We searched the Bloodhound Research library to find strategies that returned positive results in 1994. The library is comprised of 10-, 20- and 50- stock strategies. We focused on 50- stock strategies to avoid the likelihood that one or two positions influence the results. Additionally, to measure breadth, we isolated strategies that had 90% winning trade rate in that year.
Six investment strategies emerge. The basis of those strategies which rank with return on equity (ROE 12m) and other profitability measures as well as have hurdle rates based on research & development expenses are naturally building portfolios focused on Healthcare, Technology and other growth names. Although capital may become more scarce in a rising interest rate environment, the effect of rising rates in general has less impact on high growth entities. That played out in 1994. We built portfolios that track certain sectors. We focused on the 50 largest capitalized stocks in the sector. Technology stocks in 1994 (at the forefront of the immergence of the Internet) were the best performers. Healthcare -although trailing by a fair degree – ranked second. Compare that to the other major sectors we follow.
We ran a strategy for the 50 highest ranked stocks solely based on ROE in the last twelve months without the R&D hurdle referenced above. Breaking that down into two portfolios – one with only financial stocks and one with non-financial stocks, the results were compelling. The portfolio of financial stocks was down 9.5% in 1994 whereas the non-financial stock portfolio was up 2.4%. Similarly, asset turnover as a ranking method showed the same pattern. Financial stocks lost 1.1% whereas non-financials returned almost 6%. Conversely, on a value perspective, EV/FCF helped weed out poorer financial performers, but put identified weaker non-financials. Ranking enterprise value to free cash flow from low to high (identifying “cheap” names), resulted in a loss for financial stocks, but to a lessor extent (2.2%). In the non-financial stock group, returns in 1994 were a loss of 7.2%
The following graphical representation of overall equity class returns in 1994 and the bookend years surrounding it tell a similar story. Large Cap and Growth held their own, whereas as Mid and Small Cap and Value names were weaker.
(Source: INVESCO)
As expected, Fixed Income performed the worst in 1994. What did that mean to dividend payors? We looked at four dividend parameters and ranked two 50-stock portfolios (financial and non-financial) on each factor. Like the Value parameter discussed above, the dividend factor helped financial names, but placed the investor in poorer performing non-financials.
The difference in results between the year end payout ratio and the trailing twelve month payout ratio on the financial side is heavily influenced by two small banks that each increased their dividend in the beginning of 1994, but were both acquired during the year. As such, one name was up 45% and the other up 36% – partially skewing the results to the upside. The results suggest dividend-paying stocks were hurt in the interest rate rise.

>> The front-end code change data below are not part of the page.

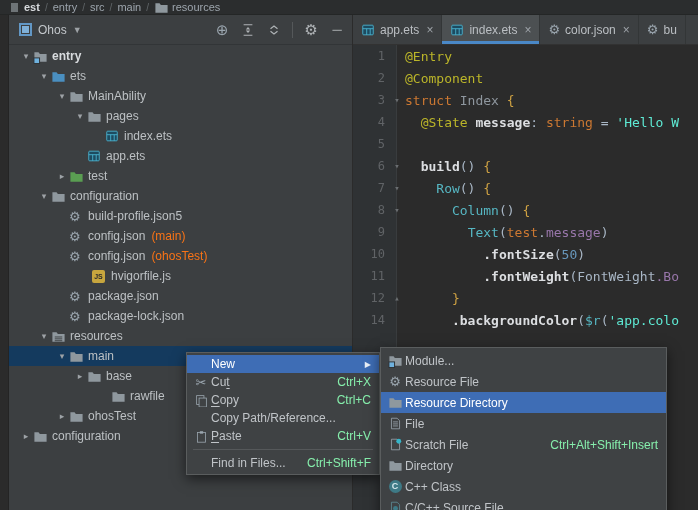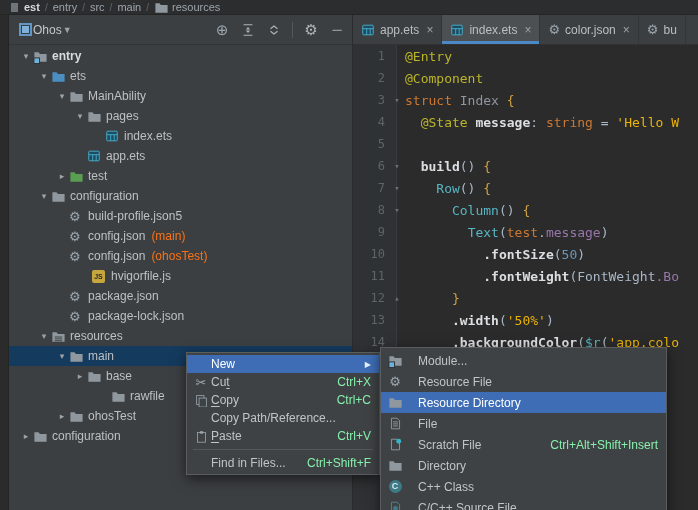--- a/index.html
+++ b/index.html
@@ -24,7 +24,7 @@
   
   .panel-header { height:30px; display:flex; align-items:center; justify-content:space-between;
     border-bottom:1px solid #323537; padding:0 4px 0 10px; }
-  .project-selector { display:flex; align-items:center; gap:1px; font-size:12px; color:#c3c7cb; cursor:pointer; }
+  .project-selector { display:flex; align-items:center; gap:6px; font-size:12px; color:#c3c7cb; cursor:pointer; }
   .ohos-square { width:13px; height:13px; border:2px solid #6297c5; background:#3c3f41; position:relative; }
   .ohos-square::after { content:""; position:absolute; inset:1px; background:#7fb0d8; }
   .caret-down { font-size:9px; color:#9da2a6; }

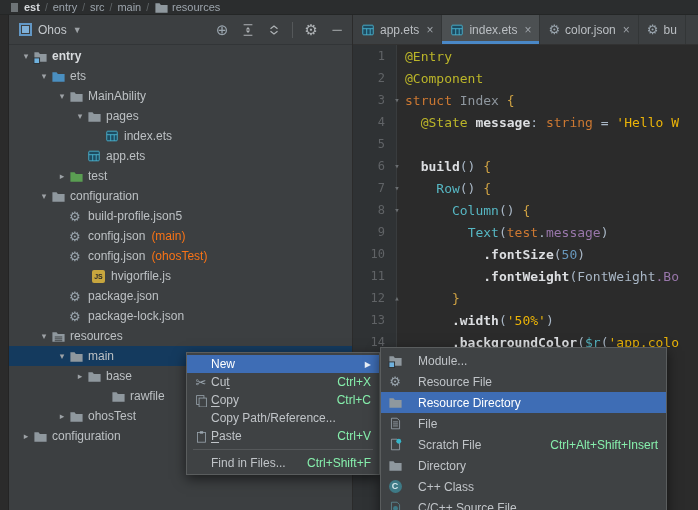--- a/index.html
+++ b/index.html
@@ -69,7 +69,7 @@
   .seg-kw { color:#cc7832; }
   .seg-fn { color:#dcdee1; font-weight:bold; }
   .seg-comp { color:#56b6c2; }
-  .seg-str { color:#eab308; }
+  .seg-str { color:#5eead4; }
   .seg-num { color:#6897bb; }
   .seg-prop { color:#9876aa; }
   .seg-plain { color:#a9b7c6; }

Although wider than the S&P 500’s results, it is not materially different from that of the Mid Cap and Small Cap indicies. Given the criteria of the dividend portfolio includes a minimum threshold of $250 million in market cap as opposed to the much larger threshold of the S&P 500, it appears that dividend paying names performed mostly in-line with the general market. However, if we increase the market cap threshold to $1 billion, the results depend on what ranking factor is used. With Dividend Yield, the larger market cap hurdle puts investors in more energy names, particularly utility names which did not do well in 1994. Conversely, Dividend Payout which places investors in more real estate and other industries returned a loss of 1.1%, which is more in-line with the S&P 500.